I’ve always had a complicated relationship with the act of reading. Books have always been the mirror that reflected me to me. I have spent years losing myself again and again in the troubled and exciting lives of characters in novels. I have spent years following the triumphant march of Fact in nonfiction. When I was younger, I read indiscriminately, voraciously...anything that looked interesting, or that was recommended or mentioned by someone or something else that snared my imagination.
It was a happy time.
Then I started college, and reading became fraught with issues of self-esteem and fear and judgment. As an English major, I was expected to have some sort of an innate love for the "classics" and a disdain for "trash". Sometimes that was true, but often I had to pretend. For the first time, I treated books as being outside of me, objects to be dissected and mastered, instead of entered into and loved. Reading also became political. Apparently, I should stop loving those Dead White Males who had shaped much of my early literary experience, because they weren’t writing for people like me. This made me feel unmoored, dislocated.
Post college wasn’t much better. Working at Big Publishing Houses, books were currency, titles thrown around to show how educated you were, how fit to walk the hallowed hallways of the Mecca of Publishing. I felt incredibly behind, like I had wasted years reading books that were being deemed useless by the people around me...like I had invested in a company that was declared bankrupt.
I spent those years lamenting the reading I hadn’t done. I spent those years afraid to tackle those Big Classic Books, afraid that they would expose me to myself (mirrors, again) and that I wouldn’t understand them, would have to face the fact that I was an intellectual fraud. I had a suspicion that the books would hold themselves aloof from me, that the authors "wouldn’t like me, if they knew me." Yes, that’s a direct quote. Poor TEG.
After I left publishing, I wandered around in underemployment and confusion. TEG and I moved on average once a year. I didn’t have a career, just a series of jobs. I had plenty of time and mental energy to read those books that had made me feel so inferior earlier, but, well...I STILL felt inferior. I still wasn’t ready. Not having a career made me feel naked in a room of people wearing suits. If I could have laminated my diploma and thesis and worn them around my neck, I probably would have done it. My mind was like walls closing, defensiveness and ignorance running around and around in the narrow space.

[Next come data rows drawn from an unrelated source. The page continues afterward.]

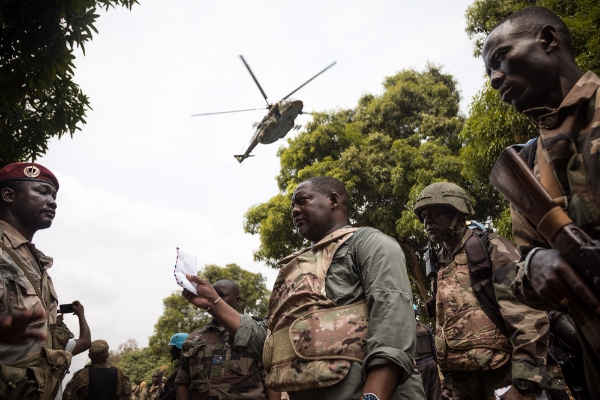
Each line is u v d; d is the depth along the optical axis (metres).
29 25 5.05
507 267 2.95
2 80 5.20
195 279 3.07
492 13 14.48
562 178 1.53
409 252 16.75
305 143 18.95
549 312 2.75
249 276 33.19
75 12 5.11
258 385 4.74
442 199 3.48
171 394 5.54
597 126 1.45
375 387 2.09
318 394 2.27
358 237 2.54
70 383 5.85
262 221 18.11
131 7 5.64
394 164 17.84
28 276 2.99
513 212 1.86
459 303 3.29
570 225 1.36
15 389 2.69
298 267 2.60
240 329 3.01
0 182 3.27
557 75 1.65
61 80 5.68
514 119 9.29
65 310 4.38
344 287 2.44
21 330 2.85
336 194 2.85
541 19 1.70
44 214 3.30
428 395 5.72
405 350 2.17
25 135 5.76
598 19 8.57
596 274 1.27
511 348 3.08
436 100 20.00
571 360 1.90
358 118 20.27
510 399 2.72
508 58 1.70
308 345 2.29
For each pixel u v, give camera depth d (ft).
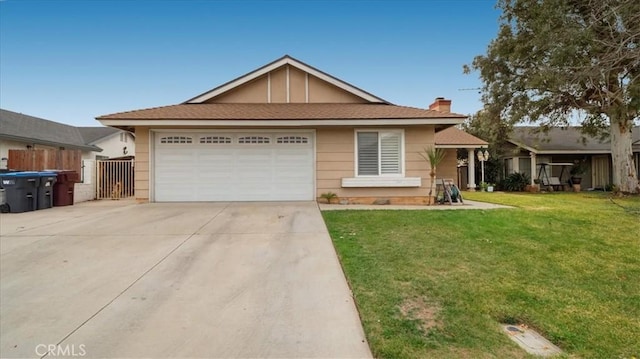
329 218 26.16
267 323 10.51
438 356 8.81
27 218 26.50
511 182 65.41
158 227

Then came Madam. And with her arrival, a flood of authorly desire was unleashed. I had spent years denying that I COULD be a writer, in part because of these books that hadn’t been a part of my education. But...I wasn’t in school anymore. If I was going to read them, it would have to be self-motivated. If I didn’t understand, I would have to dig deep and find the answers myself. And maybe they WOULD be too difficult for me to understand, maybe they WOULD be written in some code for genii. But something curious happened. Reading stopped being this badge of belonging that I could flash to the cognoscenti. It started to feel urgent, interior, almost secret. If I failed, no one needed to know. And hey, if I could give birth, surely I could pick up a novel by William Faulkner! So thanks to the wonderful library here, I started to tackle those fearsome authors. Woolf, Didion, Updike, Morrison, Walker.
And in my reading, I’ve found myself arguing with the authors, engaging them in my own life, pondering their secrets. I feel like I am learning to read like a writer, finally—like I am shaking hands with them across the span of the page, and the span of lifetimes. I can look past their mystique, the unassailable genius of their work, and see the effort, the humanity. Like my poem below, I am seeing them more and more as Letos, instead of almighty Zeuses giving birth from their heads.
And I am seeing that my own life, my own words, can grow and ripen and matter someday, as well. That I can plunge my hands into the messy, bloody chaos of language and image and fashion them into something beautiful, someday.
To put it simply, I am learning to read for mentors, to find encouraging voices for my own dreams. And every beautiful book I read, with phrases so heady and gorgeous they make me dizzy, is another hand up, another writer cheering me on and saying that they’ll see me on the other side.
It’s not militant reading. It’s my people, meeting me book by book.
Continue reading...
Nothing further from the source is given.